Reproduce every one of the following items line for line, with no changes to wording, numbers, or punctuation.

━━━━━━━━━━━━━━━━━━━━━━━━━━━━━━

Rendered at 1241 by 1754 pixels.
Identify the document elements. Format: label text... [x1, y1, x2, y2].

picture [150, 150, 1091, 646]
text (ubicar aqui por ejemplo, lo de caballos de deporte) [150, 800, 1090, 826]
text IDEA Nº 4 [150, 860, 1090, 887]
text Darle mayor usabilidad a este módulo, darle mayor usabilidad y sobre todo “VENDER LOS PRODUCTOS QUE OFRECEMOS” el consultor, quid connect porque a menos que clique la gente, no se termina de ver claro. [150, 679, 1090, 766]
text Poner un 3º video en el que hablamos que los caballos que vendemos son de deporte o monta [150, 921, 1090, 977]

━━━━━━━━━━━━━━━━━━━━━━━━━━━━━━

[Answer to the exercise]
Rendered at 1241 by 1754 pixels.
Identify the document elements. Format: label text... [x1, y1, x2, y2].

picture [150, 150, 1091, 646]
text (ubicar aqui por ejemplo, lo de caballos de deporte) [150, 800, 1090, 826]
text IDEA Nº 4 [150, 860, 1090, 887]
text Darle mayor usabilidad a este módulo, darle mayor usabilidad y sobre todo “VENDER LOS PRODUCTOS QUE OFRECEMOS” el consultor, quid connect porque a menos que clique la gente, no se termina de ver claro. [150, 679, 1090, 766]
text Poner un 3º video en el que hablamos que los caballos que vendemos son de deporte o monta [150, 921, 1090, 977]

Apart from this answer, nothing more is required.